The Court of Federal Claims recently held that the coercive terms of the government’s $85 billion bailout of AIG were illegal. The victory, however, was merely a moral one because plaintiffs walked away with a $0 damage award.
The case, Starr International v. United States, turned on whether the government improperly overrode AIG shareholders’ rights either in September 2008 when the AIG board approved the initial bailout or in June 2009 when a reverse stock split allowed the government to obtain the share of the company it was promised back in 2008. Starr International alleged that the government broke the law by requiring ownership of 80 percent of AIG and imposing 12 percent interest rate on the loan in its take-it-or-go-bankrupt bailout. The government countered that these demands were justified because the loan was high-risk.

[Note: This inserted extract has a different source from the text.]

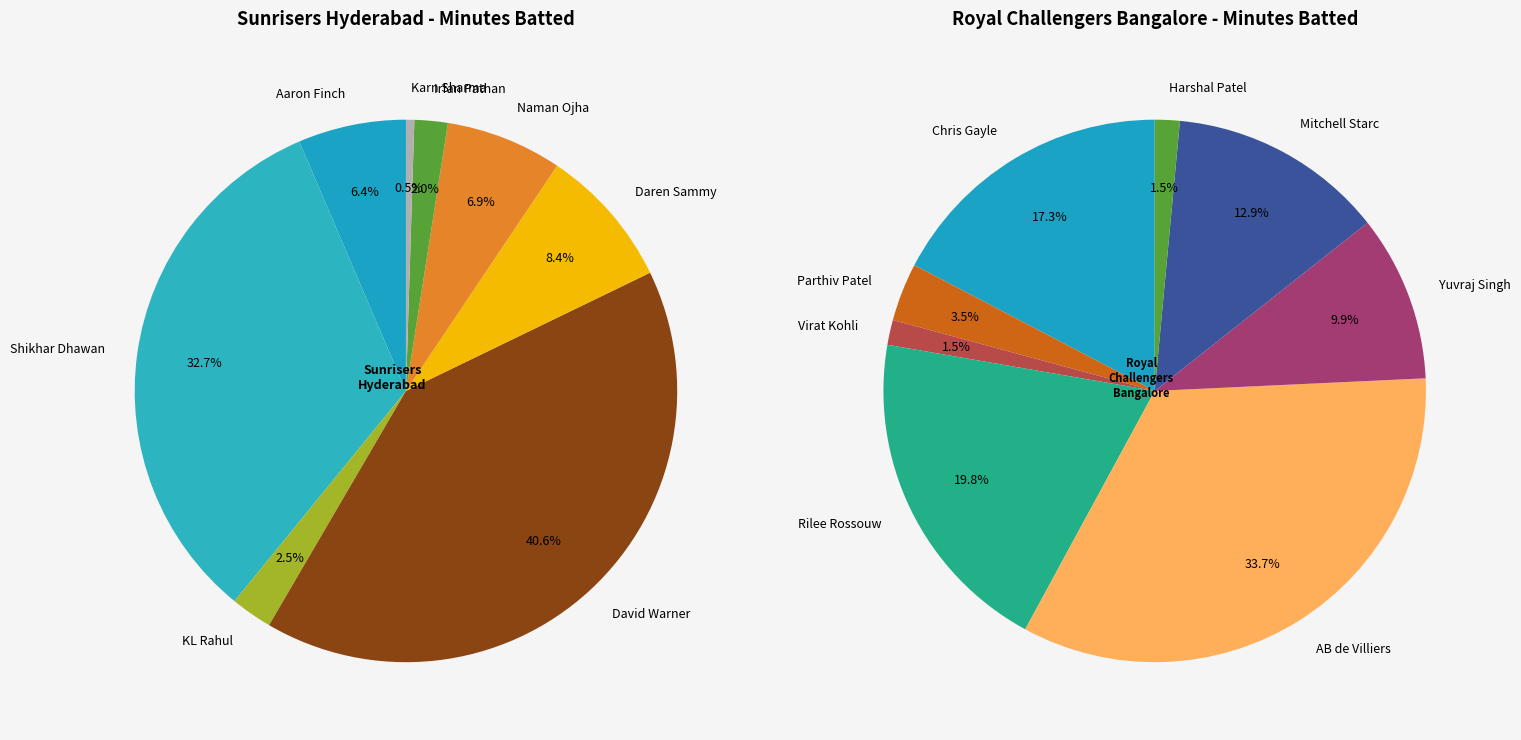

At 5, list the series in order from largest to smallest.

Royal Challengers Bangalore, Sunrisers Hyderabad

The Federal Claims Judge Thomas Wheeler ruled that the government’s rationalization for taking equity in AIG in exchange for a bailout loan was "entirely misplaced" and, further, suggested that the Federal Reserve Bank clearly overstepped its legal authority. Judge Wheeler, however, awarded $0 in damages because without the government’s bailout, AIG would have declared bankruptcy and "AIG’s shareholders would most likely have lost 100% of their stock value."
While Judge Wheeler’s scathing criticisms of the government may give regulators pause when considering similar future bailouts, Judge Wheeler admitted that he found it "troubling" that the government was able to "avoid any damages notwithstanding its plain violations of the Federal Reserve Act."
A day after the court’s ruling, Starr International announced that it would appeal the court’s $0 damage award.